Opponents also accuse Ahmadinejad, who enjoyed windfall oil revenues in his first term, of mismanaging the economy, stoking inflation, wasting resources and manipulating statistics to cover his failures.
Ahmadinejad crossed swords with Khamenei after he appointed a controversial aide as his first vice president and took his time in dismissing him despite the orders of the all-powerful leader.
The hardline camp was further irked when Ahmadinejad sacked intelligence minister Gholam Hossein Mohseni Ejeie following a reported “quarrel” over Rahim Mashaie’s appointment.
Ahmadinejad denies any rift with Khamenei, characterising his relationship with the supreme leader as one of “father and son.”
Iran’s crackdown on protesters drew international condemnation, including from arch-foe the United States.
After three decades of severed diplomatic ties, Washington this year made overtures to Tehran, offering talks over their long-standing disputes, including the nuclear issue.
Iran has yet to respond but has ruled out negotiations on the nuclear programme, insisting it is for solely peaceful ends.

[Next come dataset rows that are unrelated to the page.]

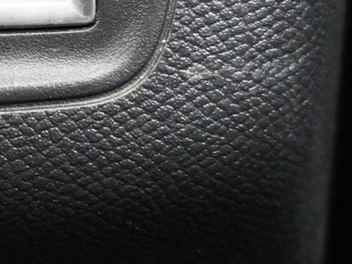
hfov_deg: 13.4
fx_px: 1424
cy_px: -41
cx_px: -147
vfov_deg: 10.4
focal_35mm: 140
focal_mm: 20
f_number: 4
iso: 3200
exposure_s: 1/30
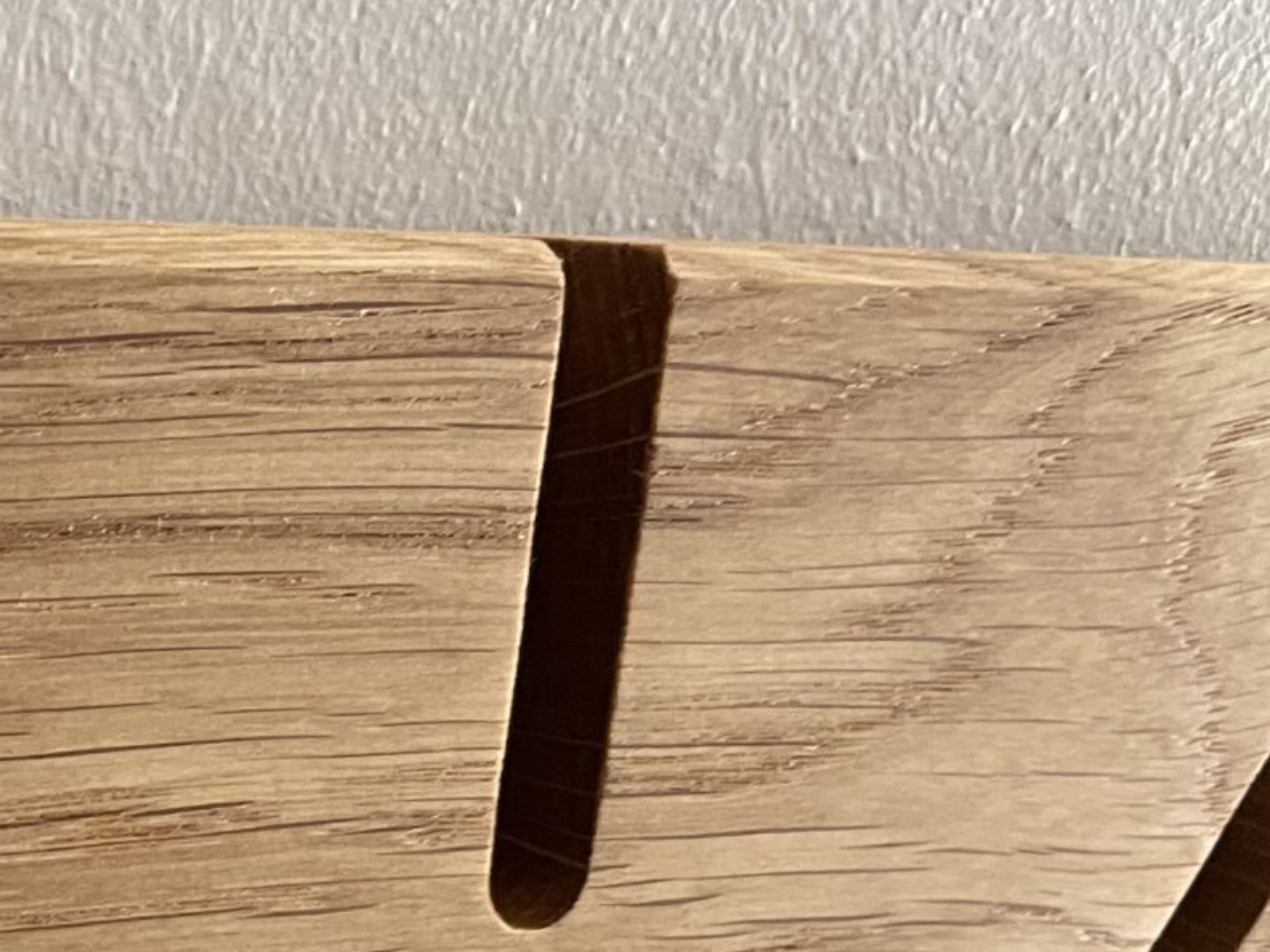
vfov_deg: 16.9
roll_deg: -1.8
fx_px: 3082
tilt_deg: -14.8
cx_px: -598
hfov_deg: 20.2
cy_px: 1114
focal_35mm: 84
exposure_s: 1/59
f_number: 1.6
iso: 160
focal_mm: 4.2
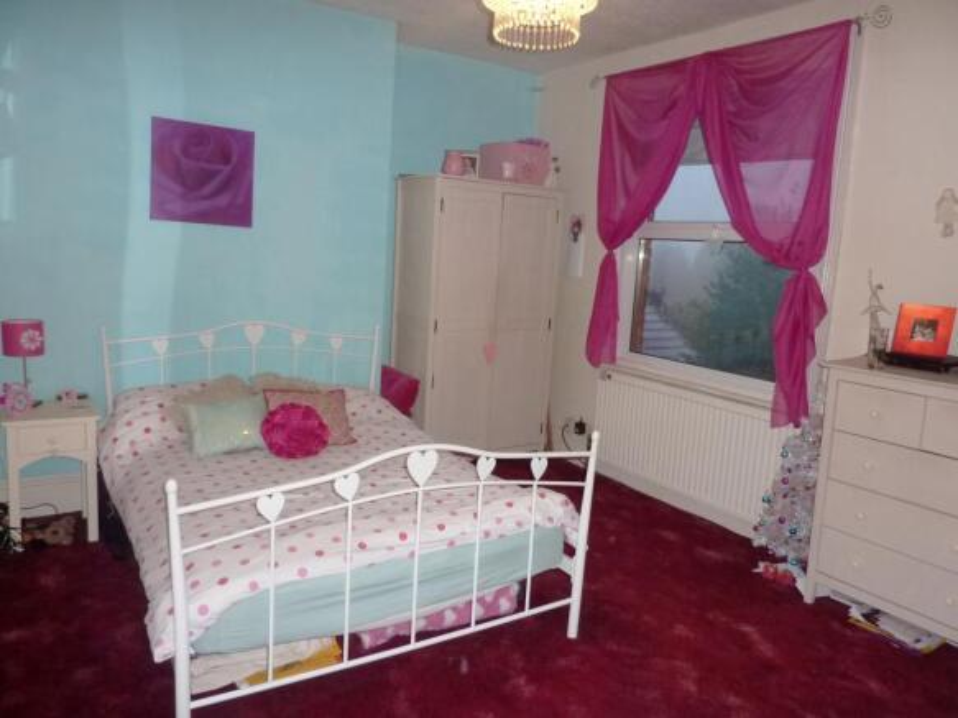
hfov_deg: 69.4
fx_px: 692
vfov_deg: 54.9
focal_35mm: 25
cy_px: 359
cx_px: 479
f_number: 3.3
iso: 320
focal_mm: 4.1
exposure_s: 1/30
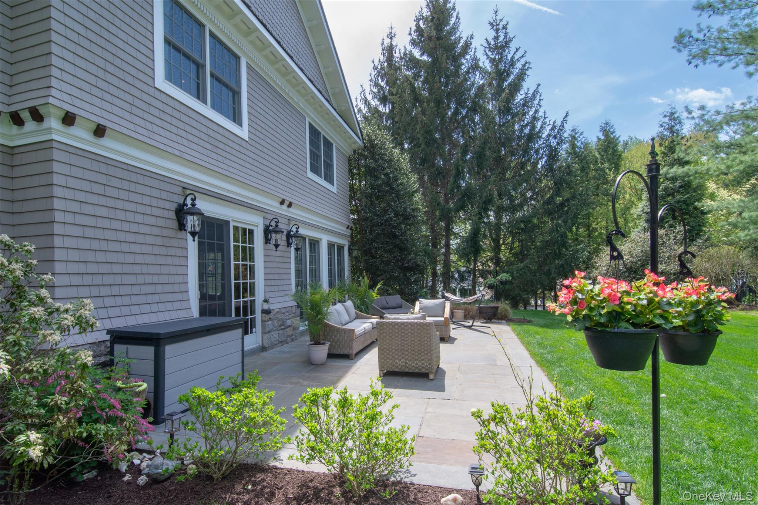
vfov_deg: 72.0
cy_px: 252
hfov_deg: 95.0
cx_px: 379
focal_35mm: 16
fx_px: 347
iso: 400
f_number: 11
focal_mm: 11
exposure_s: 1/200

Should Ahmadinejad stick to his guns on the nuclear programme, his second term is likely to be characterised by greater tension with the West, which has warned of tougher sanctions.
Iran’s stance towards staunch US ally Israel is also likely to harden further. Israel, the Middle East’s sole if undeclared nuclear armed state, has not ruled out military action to curb Tehran’s atomic ambitions.